Беньямин приходит к такому выводу, потому что он всё еще понимает искусство как чистое созерцание вне какого-либо использования. В таком случае эстетизация тотальности повседневной жизни действительно равнялась бы ее остановке и разрушению. Однако эстетизация потребительской ценности вещей коренным образом меняет это уравнение. Ву Шаньчжуань прошел через опыт китайского коммунистического режима – то есть испытал тотальную эстетизацию реальности в такой степени, которая не снилась западным художникам. И не надо забывать: с точки зрения экономики коммунизм – это не что иное, как победа потребительской ценности над меновой стоимостью. Коммунистические режимы отменяют все рынки, и арт-рынок в том числе. А значит, коммунизм в первую очередь низводит меновую стоимость вещей до нуля. Потребительская ценность, ранее зависевшая от меновой стоимости, теперь художественным образом переизобретается или даже просто изобретается заново. Здесь бывалое становится небывалым – то есть, по Хайдеггеру, произведением искусства.
Конструктивистский характер коммунистического общества – когда все вещи сводятся к нулю, а потом переизобретаются заново вместе с их использованием – находит отклик в супрематических, или конструктивистских, художественных практиках, равно как и в редукционистских практиках послевоенного и более позднего искусства. И это не случайно. Торсдоттир в своем искусстве практикует «распыление» искусства. Ее практика распыления напоминает мне идею сжечь все существующие произведения искусства, с которой в 1919 году выступил Казимир Малевич. Тогда молодое советское правительство опасалось, что старые российские музеи и художественные собрания будут разрушены в ходе Гражданской войны и общего коллапса экономики и государственных институтов. Коммунистическая партия пыталась защитить и сохранить эти собрания. Малевич же в своем тексте «О музее» протестовал против такой промузейной политики советской власти и призывал власть не вмешиваться в судьбу старых собраний искусства, потому что их гибель открыла бы путь истинному живому искусству[89]. Малевич призывает не сохранять и не спасать вещи из прошлого: им суждено погибнуть, и нужно их отпустить без всякой жалости. Пусть мертвые хоронят своих мертвецов. В то же время Малевич заявляет о своей любви к новым предметам повседневного быта, поскольку они причастны к созданию нового мира. Иными словами, сведение вещей прошлого к пыли (то есть распыление) вместе с разрушением их меновой стоимости открывает путь новым вещам, у которых будет новая потребительская ценность.
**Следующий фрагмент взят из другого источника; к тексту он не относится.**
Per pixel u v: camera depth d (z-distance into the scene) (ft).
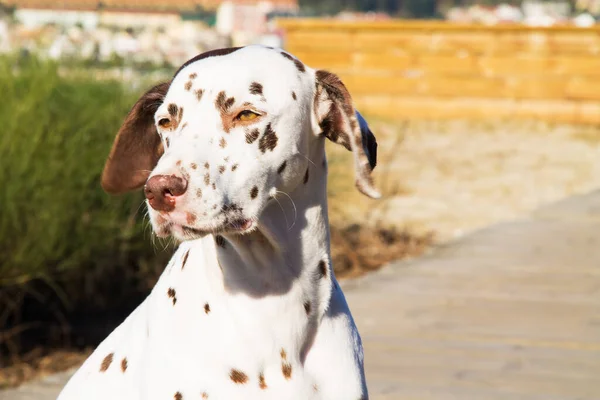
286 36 76.79
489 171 53.78
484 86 74.84
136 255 30.12
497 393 21.66
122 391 12.76
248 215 11.94
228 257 12.35
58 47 34.30
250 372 12.23
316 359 12.67
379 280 31.65
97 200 28.53
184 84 12.25
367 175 13.00
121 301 29.86
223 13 243.40
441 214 42.57
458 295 29.76
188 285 12.60
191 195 11.29
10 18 39.50
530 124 71.82
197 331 12.29
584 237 38.14
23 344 26.37
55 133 26.96
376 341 25.27
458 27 74.43
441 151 59.93
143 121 13.73
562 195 47.83
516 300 29.27
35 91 27.14
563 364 23.70
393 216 41.55
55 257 26.17
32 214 25.72
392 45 75.46
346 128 13.05
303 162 12.73
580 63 73.31
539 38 73.72
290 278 12.51
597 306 28.71
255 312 12.31
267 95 12.26
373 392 21.58
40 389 22.48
Здесь можно усмотреть различие между Великой французской революцией и революцией коммунистической. Французская революция провозглашает новые права человека, но ее ни в коей мере не интересуют права вещей. То есть она хочет регулировать отношения между людьми, но не между вещами. Поэтому французская революция застряла на полпути: она освободила быт, но не смогла художественно трансформировать или переизобрести его.